Ogata plays Inquisitor Inoue Masashiga in Silence
Ogata plays Inquisitor Inoue Masashige in Silence.

Alissa Wilkinson

You saw the character as not just a villain but also someone who might have good intentions?

Issei Ogata

Yeah, it's a job. It's a job for him. He has a hard job. As a person, Inoue understands the burden of his responsibility. If he had a choice, he would rather not have this job. But unfortunately, priests are coming, and they keep coming.

Alissa Wilkinson

Would you say his job is almost like a performance? Is it a way to make money? Or is it a way of having power?

Issei Ogata

At that specific time period in Japan, what was most valuable was the loyalty to the government, so that was probably where Inoue was. That degree of loyalty and dedication is probably inconceivable in our modern days. Pride and extreme loyalty to the government was quite strong.

Alissa Wilkinson

Is your character changed during the film by his encounter with the priests, or does he stay of the same frame of mind?

Issei Ogata

I wanted to play him as if he transformed, as if he changed. Every character in this film changes. A lot of people die, a lot of people deny their faith, a lot of people are still faithful but let people think they deny their faith. I think a lot of people go through transformation in the story.

Inoue has obviously persecuted a lot of Japanese Christians as well as foreign priests, but it was most likely his first time to encounter Rodrigues and have this personal experience of truly stripping somebody of his last bit of dignity.

Alissa Wilkinson

Do you feel as if Inoue’s attitude toward the government changes through that experience?

Issei Ogata

That will never change. Because of Rodrigues, it's going to be even harder for him to continue this persecution, but [loyalty to the government] is something that he would always have within himself and will never let go.

Alissa Wilkinson

In one scene, Inoue and Rodrigues are sitting across from each other, talking about the missionaries’ failure to understand Japanese culture and the government’s opposition to the Christians. Watching that scene, it seems as if these two men are shades of each other — opposite sides of the same coin. Did you think of them in that way at all?

Issei Ogata

When I'm playing, I don't think about these things. I don't think about the contrast and the shades and all those things. But it's very nice to hear the result of it, because when I’m playing, I’m very focused on the performance, the face. When you see the film and see these kinds of contrast, that's very encouraging to hear.

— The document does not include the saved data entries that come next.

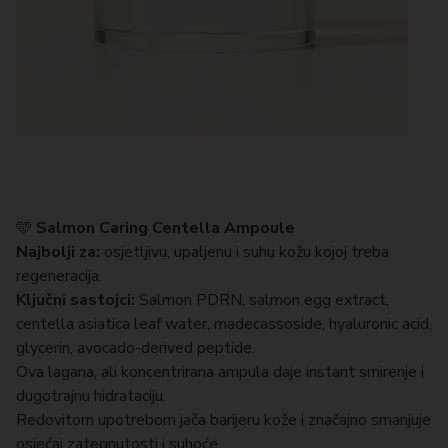
🩵
Salmon Caring Centella Ampoule
Najbolji za:
osjetljivu, upaljenu i suhu kožu kojoj treba
regeneracija.
Ključni sastojci:
Salmon PDRN, salmon egg extract,
centella asiatica leaf water, madecassoside, hyaluronic acid,
glycerin, avocado-derived peptide.
Ova lagana, ali koncentrirana ampula daje instant smirenje i
dugotrajnu hidrataciju.
Redovitom upotrebom jača barijeru kože i značajno smanjuje
osjećaj zategnutosti i suhoće.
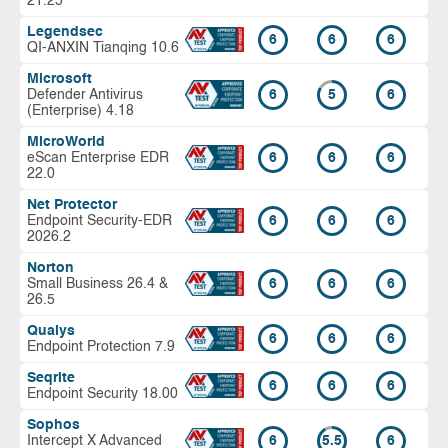
21.25
Legendsec
6
6
6
QI-ANXIN Tianqing 10.6
Microsoft
Defender Antivirus
6
5
6
(Enterprise) 4.18
MicroWorld
eScan Enterprise EDR
6
6
6
22.0
Net Protector
Endpoint Security-EDR
6
6
6
2026.2
Norton
Small Business 26.4 &
6
6
6
26.5
Qualys
6
6
6
Endpoint Protection 7.9
Seqrite
6
6
6
Endpoint Security 18.00
Sophos
Intercept X Advanced
6
5.5
6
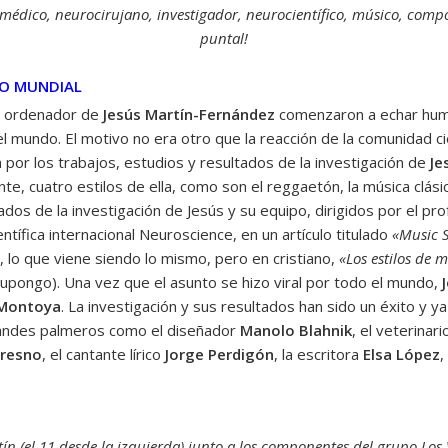
médico, neurocirujano, investigador, neurocientífico, músico, compos
puntal!
TO MUNDIAL
el ordenador de
Jesús Martín-Fernández
comenzaron a echar hum
el mundo. El motivo no era otro que la reacción de la comunidad c
por los trabajos, estudios y resultados de la investigación de
Je
, cuatro estilos de ella, como son el reggaetón, la música clásica,
ados de la investigación de Jesús y su equipo, dirigidos por el p
entífica internacional Neuroscience, en un artículo titulado
«Music S
, lo que viene siendo lo mismo, pero en cristiano,
«Los estilos de 
supongo). Una vez que el asunto se hizo viral por todo el mundo,
 Montoya
. La investigación y sus resultados han sido un éxito y y
randes palmeros como el diseñador
Manolo Blahnik
, el veterinar
Fresno
, el cantante lírico
Jorge Perdigón
, la escritora
Elsa López
,
ín (el 11 desde la izquierda) junto a los componentes del grupo Los 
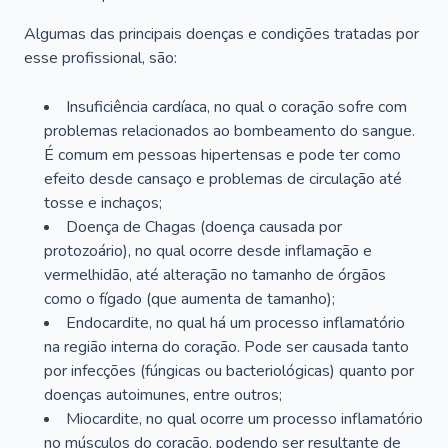
Algumas das principais doenças e condições tratadas por
esse profissional, são:
Insuficiência cardíaca, no qual o coração sofre com
problemas relacionados ao bombeamento do sangue.
É comum em pessoas hipertensas e pode ter como
efeito desde cansaço e problemas de circulação até
tosse e inchaços;
Doença de Chagas (doença causada por
protozoário), no qual ocorre desde inflamação e
vermelhidão, até alteração no tamanho de órgãos
como o fígado (que aumenta de tamanho);
Endocardite, no qual há um processo inflamatório
na região interna do coração. Pode ser causada tanto
por infecções (fúngicas ou bacteriológicas) quanto por
doenças autoimunes, entre outros;
Miocardite, no qual ocorre um processo inflamatório
no músculos do coração, podendo ser resultante de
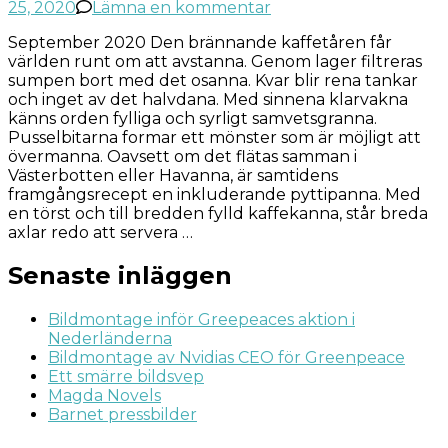
på
25, 2020
Lämna en kommentar
Riddaren
September 2020 Den brännande kaffetåren får
Af
världen runt om att avstanna. Genom lager filtreras
Kaffebrus
sumpen bort med det osanna. Kvar blir rena tankar
och inget av det halvdana. Med sinnena klarvakna
känns orden fylliga och syrligt samvetsgranna.
Pusselbitarna formar ett mönster som är möjligt att
övermanna. Oavsett om det flätas samman i
Västerbotten eller Havanna, är samtidens
framgångsrecept en inkluderande pyttipanna. Med
en törst och till bredden fylld kaffekanna, står breda
axlar redo att servera …
Senaste inläggen
Bildmontage inför Greepeaces aktion i
Nederländerna
Bildmontage av Nvidias CEO för Greenpeace
Ett smärre bildsvep
Magda Novels
Barnet pressbilder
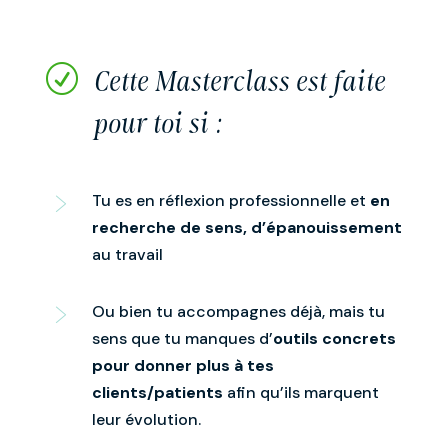
R
Cette Masterclass est faite
pour toi si :
Tu es en réflexion professionnelle et
en
recherche de sens, d’épanouissement
au travail
Ou bien tu accompagnes déjà, mais tu
sens que tu manques d’
outils concrets
pour donner plus à tes
clients/patients
afin qu’ils marquent
leur évolution.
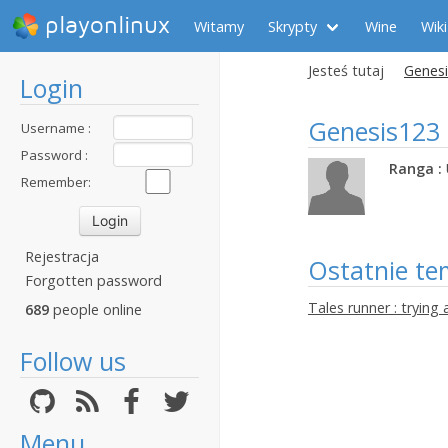
playonlinux
Witamy
Skrypty
Wine
Wiki
Jesteś tutaj
Genesi
Login
Genesis123
Username :
Password :
Ranga :
Remember:
Rejestracja
Ostatnie te
Forgotten password
Tales runner : trying 
689
people online
Follow us
Menu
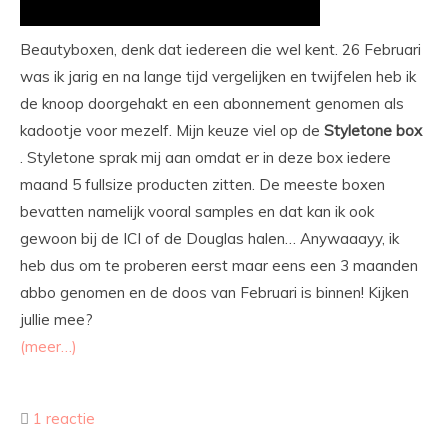
Beautyboxen, denk dat iedereen die wel kent. 26 Februari
was ik jarig en na lange tijd vergelijken en twijfelen heb ik
de knoop doorgehakt en een abonnement genomen als
kadootje voor mezelf. Mijn keuze viel op de
Styletone
box
. Styletone sprak mij aan omdat er in deze box iedere
maand 5 fullsize producten zitten. De meeste boxen
bevatten namelijk vooral samples en dat kan ik ook
gewoon bij de ICI of de Douglas halen… Anywaaayy, ik
heb dus om te proberen eerst maar eens een 3 maanden
abbo genomen en de doos van Februari is binnen! Kijken
jullie mee?
(meer…)
1 reactie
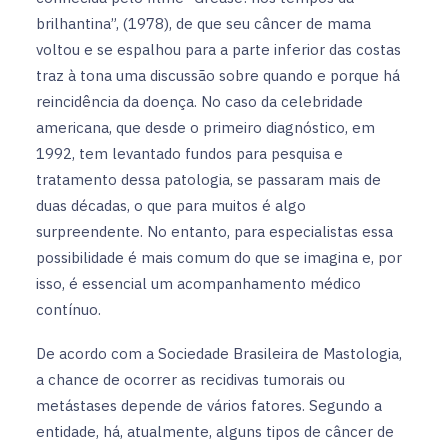
brilhantina”, (1978), de que seu câncer de mama
voltou e se espalhou para a parte inferior das costas
traz à tona uma discussão sobre quando e porque há
reincidência da doença. No caso da celebridade
americana, que desde o primeiro diagnóstico, em
1992, tem levantado fundos para pesquisa e
tratamento dessa patologia, se passaram mais de
duas décadas, o que para muitos é algo
surpreendente. No entanto, para especialistas essa
possibilidade é mais comum do que se imagina e, por
isso, é essencial um acompanhamento médico
contínuo.
De acordo com a Sociedade Brasileira de Mastologia,
a chance de ocorrer as recidivas tumorais ou
metástases depende de vários fatores. Segundo a
entidade, há, atualmente, alguns tipos de câncer de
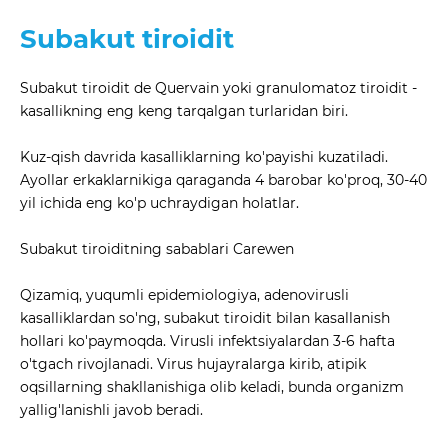
Subakut tiroidit
Subakut tiroidit de Quervain yoki granulomatoz tiroidit -
kasallikning eng keng tarqalgan turlaridan biri.
Kuz-qish davrida kasalliklarning ko'payishi kuzatiladi.
Ayollar erkaklarnikiga qaraganda 4 barobar ko'proq, 30-40
yil ichida eng ko'p uchraydigan holatlar.
Subakut tiroiditning sabablari Carewen
Qizamiq, yuqumli epidemiologiya, adenovirusli
kasalliklardan so'ng, subakut tiroidit bilan kasallanish
hollari ko'paymoqda. Virusli infektsiyalardan 3-6 hafta
o'tgach rivojlanadi. Virus hujayralarga kirib, atipik
oqsillarning shakllanishiga olib keladi, bunda organizm
yallig'lanishli javob beradi.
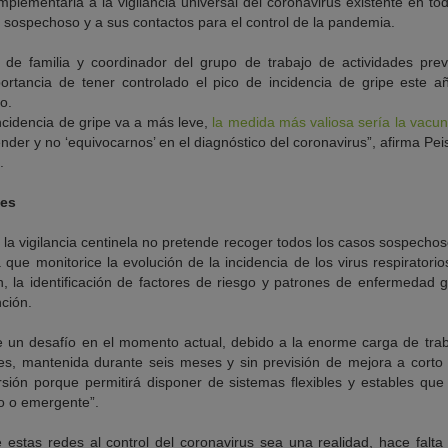
omplementaria a la vigilancia universal del coronavirus existente en 
o sospechoso y a sus contactos para el control de la pandemia.
 de familia y coordinador del grupo de trabajo de actividades prev
portancia de tener controlado el pico de incidencia de gripe este 
o.
ncidencia de gripe va a más leve,
la medida más valiosa sería la vacu
der y no ‘equivocarnos’ en el diagnóstico del coronavirus”, afirma Pe
.
des
la vigilancia centinela no pretende recoger todos los casos sospechos
que monitorice la evolución de la incidencia de los virus respiratorio
n, la identificación de factores de riesgo y patrones de enfermedad g
ción.
 un desafío en el momento actual, debido a la enorme carga de traba
les, mantenida durante seis meses y sin previsión de mejora a corto p
sión porque permitirá disponer de sistemas flexibles y estables que
do o emergente”.
estas redes al control del coronavirus sea una realidad, hace falta 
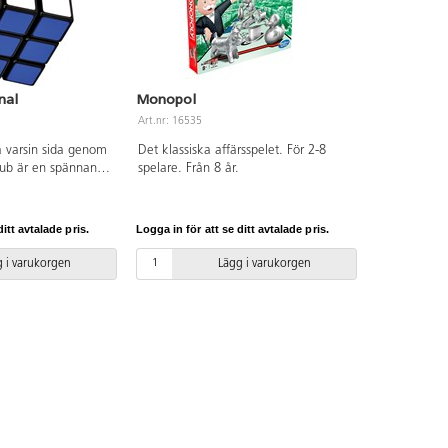
nal
Monopol
Art.nr: 16535
 varsin sida genom
Det klassiska affärsspelet. För 2-8
 kub är en spännande
spelare. Från 8 år.
 Från 3 år.
itt avtalade pris.
Logga in för att se ditt avtalade pris.
 i varukorgen
Lägg i varukorgen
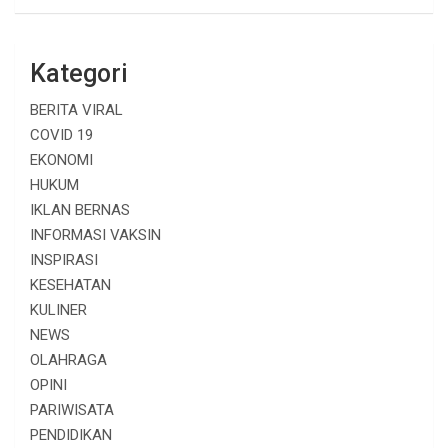
Kategori
BERITA VIRAL
COVID 19
EKONOMI
HUKUM
IKLAN BERNAS
INFORMASI VAKSIN
INSPIRASI
KESEHATAN
KULINER
NEWS
OLAHRAGA
OPINI
PARIWISATA
PENDIDIKAN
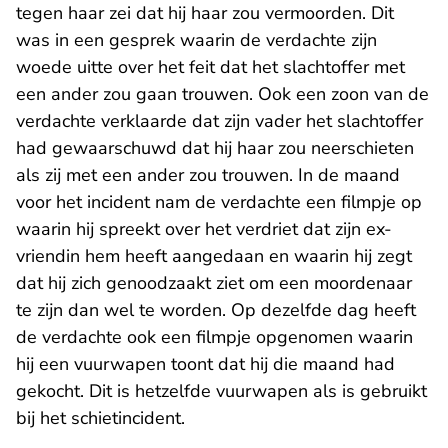
tegen haar zei dat hij haar zou vermoorden. Dit
was in een gesprek waarin de verdachte zijn
woede uitte over het feit dat het slachtoffer met
een ander zou gaan trouwen. Ook een zoon van de
verdachte verklaarde dat zijn vader het slachtoffer
had gewaarschuwd dat hij haar zou neerschieten
als zij met een ander zou trouwen. In de maand
voor het incident nam de verdachte een filmpje op
waarin hij spreekt over het verdriet dat zijn ex-
vriendin hem heeft aangedaan en waarin hij zegt
dat hij zich genoodzaakt ziet om een moordenaar
te zijn dan wel te worden. Op dezelfde dag heeft
de verdachte ook een filmpje opgenomen waarin
hij een vuurwapen toont dat hij die maand had
gekocht. Dit is hetzelfde vuurwapen als is gebruikt
bij het schietincident.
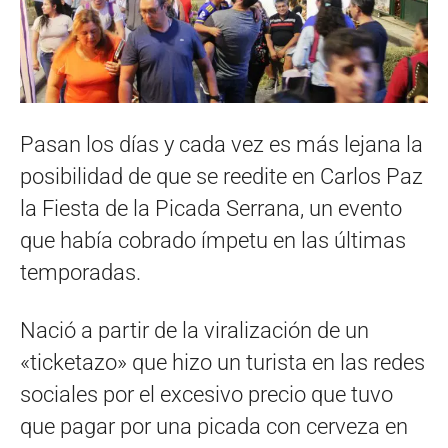
Pasan los días y cada vez es más lejana la
posibilidad de que se reedite en Carlos Paz
la Fiesta de la Picada Serrana, un evento
que había cobrado ímpetu en las últimas
temporadas.
Nació a partir de la viralización de un
«ticketazo» que hizo un turista en las redes
sociales por el excesivo precio que tuvo
que pagar por una picada con cerveza en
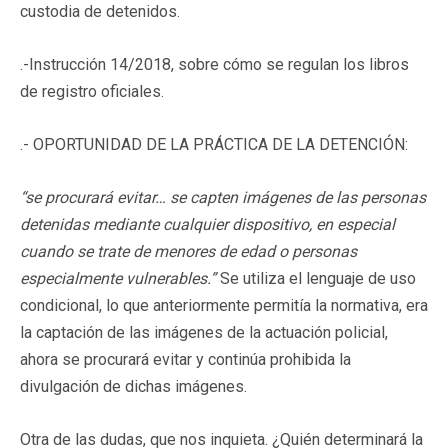
custodia de detenidos.
.-Instrucción 14/2018, sobre cómo se regulan los libros
de registro oficiales.
.- OPORTUNIDAD DE LA PRÁCTICA DE LA DETENCIÓN:
“se procurará evitar… se capten imágenes de las personas
detenidas mediante cualquier dispositivo, en especial
cuando se trate de menores de edad o personas
especialmente vulnerables.”
Se utiliza el lenguaje de uso
condicional, lo que anteriormente permitía la normativa, era
la captación de las imágenes de la actuación policial,
ahora se procurará evitar y continúa prohibida la
divulgación de dichas imágenes.
Otra de las dudas, que nos inquieta. ¿Quién determinará la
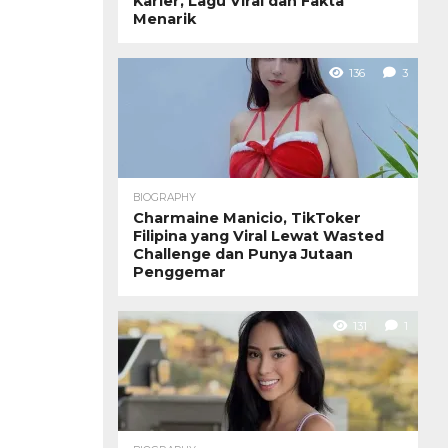
Karier, Lagu Viral dan Fakta
Menarik
136
3
BIOGRAPHY
Charmaine Manicio, TikToker
Filipina yang Viral Lewat Wasted
Challenge dan Punya Jutaan
Penggemar
131
1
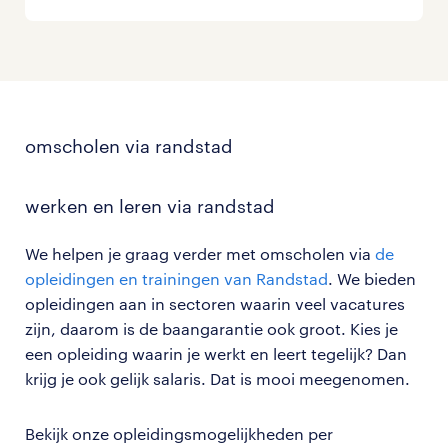
omscholen via randstad
werken en leren via randstad
We helpen je graag verder met omscholen via
de
opleidingen en trainingen van Randstad
. We bieden
opleidingen aan in sectoren waarin veel vacatures
zijn, daarom is de baangarantie ook groot. Kies je
een opleiding waarin je werkt en leert tegelijk? Dan
krijg je ook gelijk salaris. Dat is mooi meegenomen.
Bekijk onze opleidingsmogelijkheden per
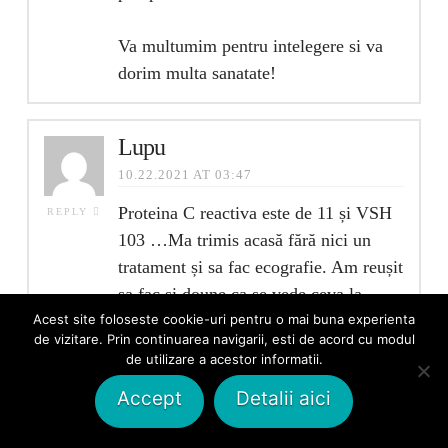
Va multumim pentru intelegere si va
dorim multa sanatate!
Lupu
10.22.2021 AT 03:47
Proteina C reactiva este de 11 și VSH
REPLY
103 …Ma trimis acasă fără nici un
tratament și sa fac ecografie. Am reușit
sa fac și doune ca se vede ceva la
fiere,chist sau altceva ce nu se vede
Acest site foloseste cookie-uri pentru o mai buna experienta
de vizitare. Prin continuarea navigarii, esti de acord cu modul
bine…55 ani,menopauză de 3 ani.
de utilizare a acestor informatii.
Accept
Detalii aici
Ileana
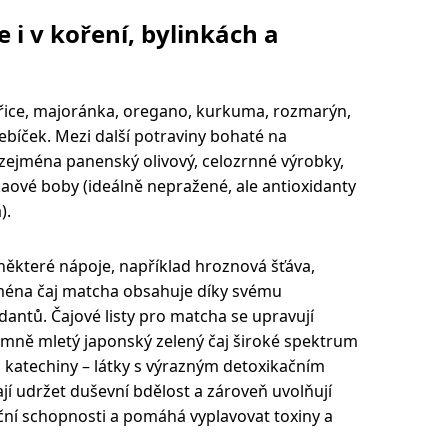
i v koření, bylinkách a
řice, majoránka, oregano, kurkuma, rozmarýn,
řebíček. Mezi další potraviny bohaté na
, zejména panenský olivový, celozrnné výrobky,
aové boby (ideálně nepražené, ale antioxidanty
).
některé nápoje, například hroznová šťáva,
jména čaj matcha obsahuje díky svému
dantů. Čajové listy pro matcha se upravují
mně mletý japonský zelený čaj široké spektrum
 katechiny – látky s výrazným detoxikačním
í udržet duševní bdělost a zároveň uvolňují
kační schopnosti a pomáhá vyplavovat toxiny a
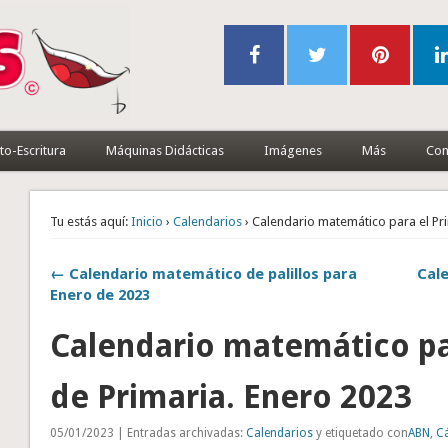
to-Escritura
Máquinas Didácticas
Imágenes
Más
Con
Tu estás aquí:
Inicio
›
Calendarios
› Calendario matemático para el Pri
← Calendario matemático de palillos para
Cal
Enero de 2023
Calendario matemático par
de Primaria. Enero 2023
05/01/2023 | Entradas archivadas:
Calendarios
y etiquetado con
ABN
,
C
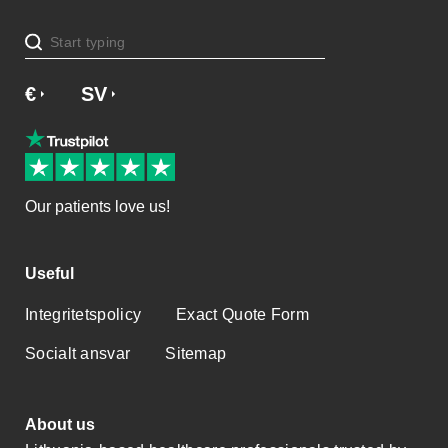
€
£
SV
NO
NL
DA
EN
Our patients love us!
Useful
Integritetspolicy
Exact Quote Form
Socialt ansvar
Sitemap
About us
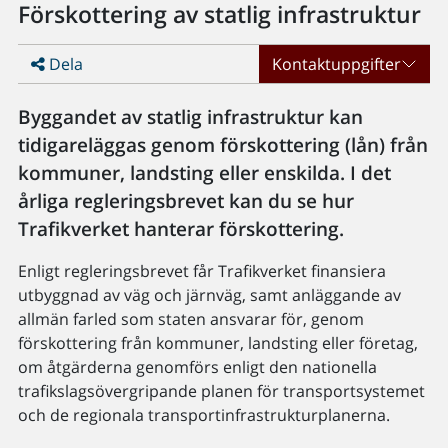
Förskottering av statlig infrastruktur
Dela
Kontaktuppgifter
Byggandet av statlig infrastruktur kan
tidigareläggas genom förskottering (lån) från
kommuner, landsting eller enskilda. I det
årliga regleringsbrevet kan du se hur
Trafikverket hanterar förskottering.
Enligt regleringsbrevet får Trafikverket finansiera
utbyggnad av väg och järnväg, samt anläggande av
allmän farled som staten ansvarar för, genom
förskottering från kommuner, landsting eller företag,
om åtgärderna genomförs enligt den nationella
trafikslagsövergripande planen för transportsystemet
och de regionala transportinfrastrukturplanerna.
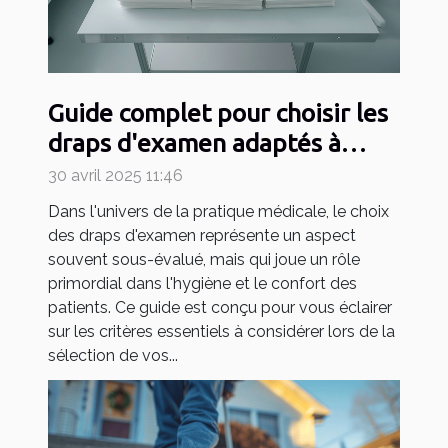
Guide complet pour choisir les
draps d'examen adaptés à
votre pratique médicale
30 avril 2025 11:46
Dans l'univers de la pratique médicale, le choix
des draps d'examen représente un aspect
souvent sous-évalué, mais qui joue un rôle
primordial dans l'hygiène et le confort des
patients. Ce guide est conçu pour vous éclairer
sur les critères essentiels à considérer lors de la
sélection de vos...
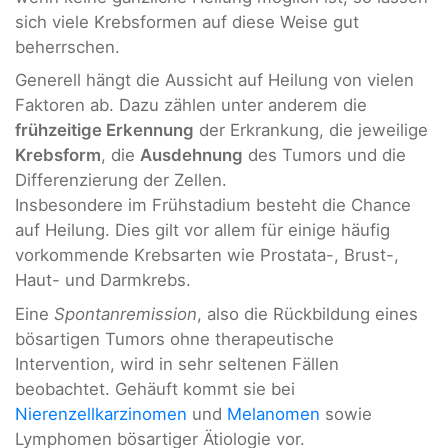
sich viele Krebsformen auf diese Weise gut
beherrschen.
Generell hängt die Aussicht auf Heilung von vielen
Faktoren ab. Dazu zählen unter anderem die
frühzeitige Erkennung
der Erkrankung, die jeweilige
Krebsform
, die
Ausdehnung
des Tumors und die
Differenzierung der Zellen.
Insbesondere im Frühstadium besteht die Chance
auf Heilung. Dies gilt vor allem für einige häufig
vorkommende Krebsarten wie Prostata-, Brust-,
Haut- und Darmkrebs.
Eine
Spontanremission
, also die Rückbildung eines
bösartigen Tumors ohne therapeutische
Intervention, wird in sehr seltenen Fällen
beobachtet. Gehäuft kommt sie bei
Nierenzellkarzinomen
und
Melanomen
sowie
Lymphomen bösartiger Ätiologie vor.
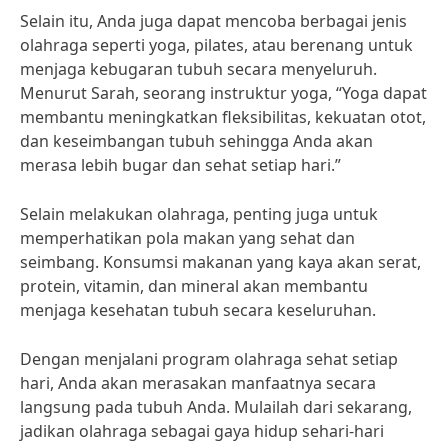
Selain itu, Anda juga dapat mencoba berbagai jenis
olahraga seperti yoga, pilates, atau berenang untuk
menjaga kebugaran tubuh secara menyeluruh.
Menurut Sarah, seorang instruktur yoga, “Yoga dapat
membantu meningkatkan fleksibilitas, kekuatan otot,
dan keseimbangan tubuh sehingga Anda akan
merasa lebih bugar dan sehat setiap hari.”
Selain melakukan olahraga, penting juga untuk
memperhatikan pola makan yang sehat dan
seimbang. Konsumsi makanan yang kaya akan serat,
protein, vitamin, dan mineral akan membantu
menjaga kesehatan tubuh secara keseluruhan.
Dengan menjalani program olahraga sehat setiap
hari, Anda akan merasakan manfaatnya secara
langsung pada tubuh Anda. Mulailah dari sekarang,
jadikan olahraga sebagai gaya hidup sehari-hari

'Silence' New York Screening And Q&A
Ogata at a screening and Q&A of Silence in New York City on December 8, 2016.
Photo by Rob Kim/Getty Images

Alissa Wilkinson

What did you think of Endō’s novel when you read it?

Issei Ogata

I felt lot of sympathy toward Kichijiro. I could really relate. I saw myself in Kichijiro. I would do that. When I read the screenplay, I just felt so bad for Kichijiro, because at least Rodrigues sort of had this mission. You can believe that he's saved at the end. For pretty much everybody in the novel, there is some kind of salvation, so to speak. But Kichijiro, he just has no knowledge, no hope, no salvation. I felt a lot of sympathy for him.

Alissa Wilkinson

Watching the movie now, what is your takeaway from the film?

Issei Ogata

I saw it in Los Angeles about a week ago for the first time. I knew that I was overwhelmed with emotions, but I couldn't come up with words. I couldn't articulate it, so I was very frustrated.

Yesterday, I started to think that this is the type of film that would really stay with me for the rest of my life — in the hard times, lonely times, challenging times. It's sort of the film that would continue to speak to me for the rest of my life. In this sense, I will never be lonely. Maybe Kichijiro should watch this film.